Johnson’s work is an original and novel contribution to the literature of the Revolution. At one time or another during the long years of the War for Independence, the British occupied all of America’s major populations centers. These included the important port cities of Boston, New York, Philadelphia, Charleston, Savannah, and Wilmington. In Occupied America, Johnson carefully describes the “everyday experience of ordinary people living under military occupation . . . .[and] recounts how men and women from a variety of backgrounds navigated harsh conditions, mitigated threats to their families and livelihoods, took advantage of new opportunities, and balanced precariously between revolutionary and royal attempts to secure their allegiance.” Other historians have touched on these subjects, but not in any comprehensive way; nor have they matched Johnson’s convincing explanation of why most Americas living under long periods of occupation did not return to British allegiance. Harsh living conditions, military rule, and the Crown’s failure to crush the rebellion all gradually eroded popular faith in Britain’s ability to restore peace and social and economic prosperity.

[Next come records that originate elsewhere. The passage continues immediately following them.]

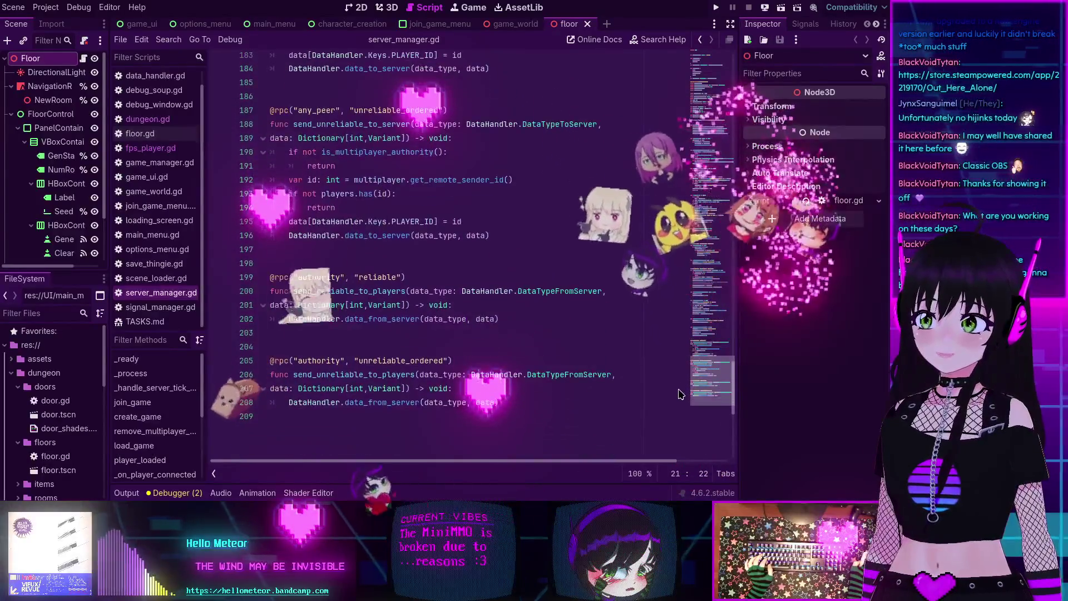
# Step: Switch to distraction-free mode and locate and select send_reliable_to_server
pyautogui.press('ctrl+shift+F11')
pyautogui.scroll(2, 428, 189)
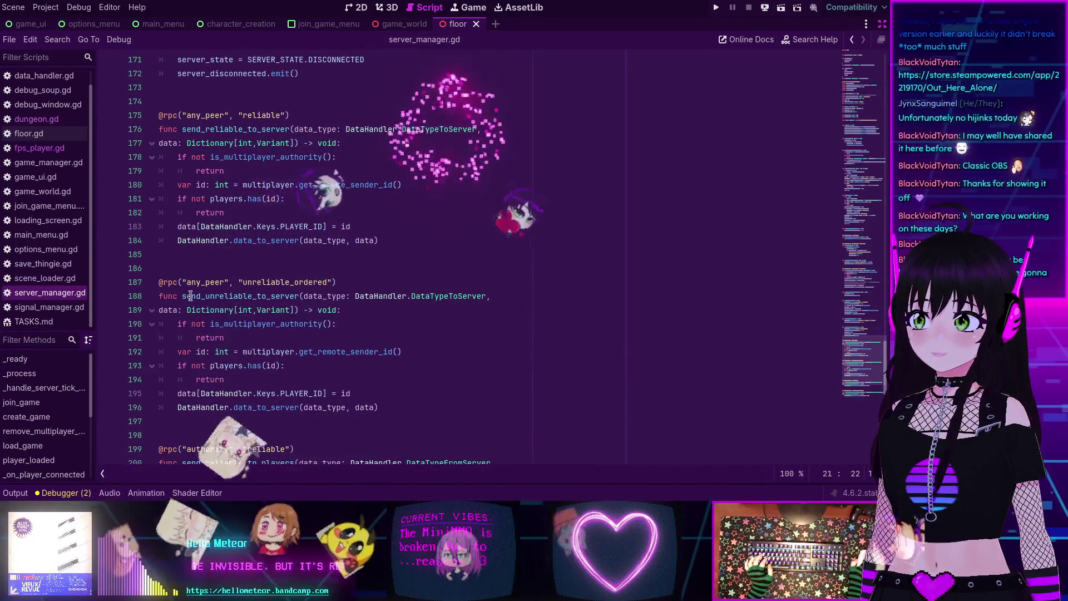
pyautogui.scroll(-7, 259, 291)
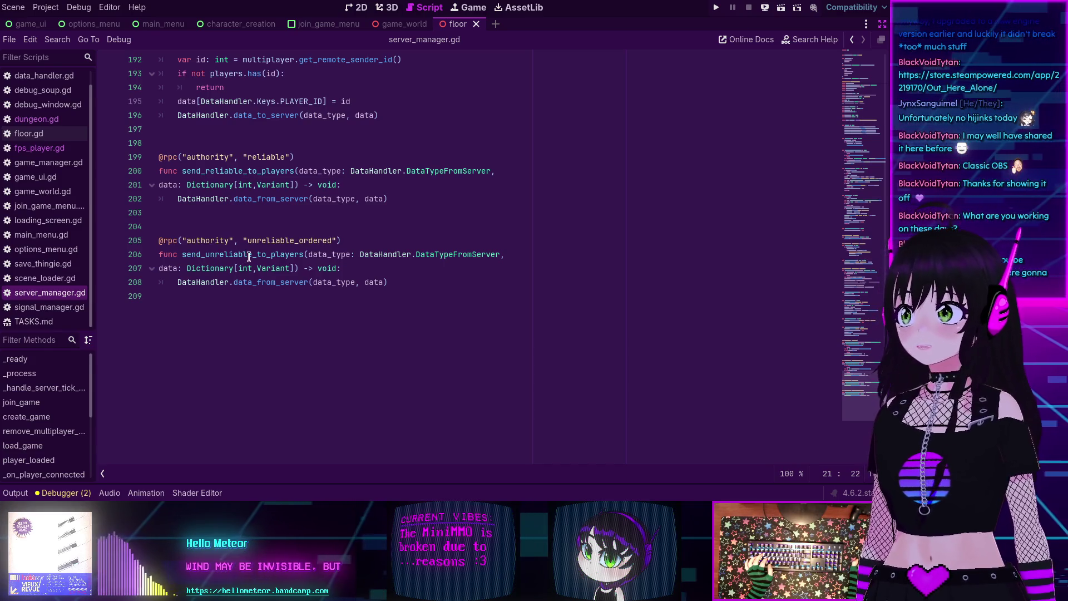
pyautogui.scroll(5, 248, 257)
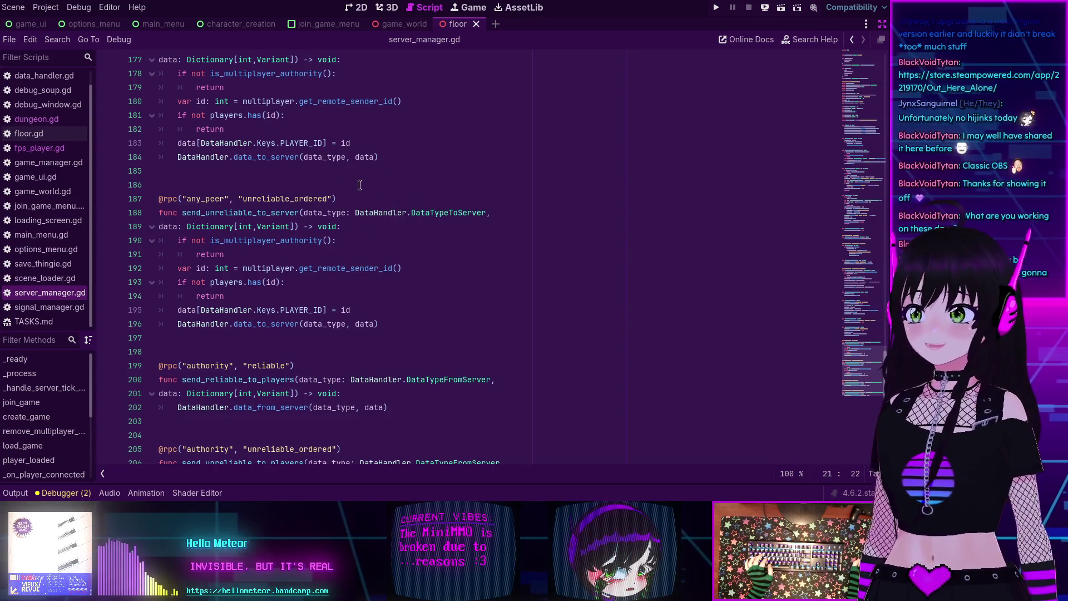
pyautogui.scroll(2, 359, 185)
pyautogui.scroll(1, 279, 172)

Occupied America is deeply researched and clearly written, and the volume is well worth the attention of all readers interested in how colonial city-dwellers from all walks of life bore-up under the tribulations of war.
The committee also is pleased to announce the following titles as this year's Honorable Mentions:
Mary Beth Norton, 1774: The Long Year of Revolution (New York: Alfred A. Knopf, 2020).
Arthur S. Lefkowitz, Colonel Hamilton and Colonel Burr: The Revolutionary War Lives of Alexander Hamilton and Aaron Burr (Lanham, MD: Stackpole Books, 2020).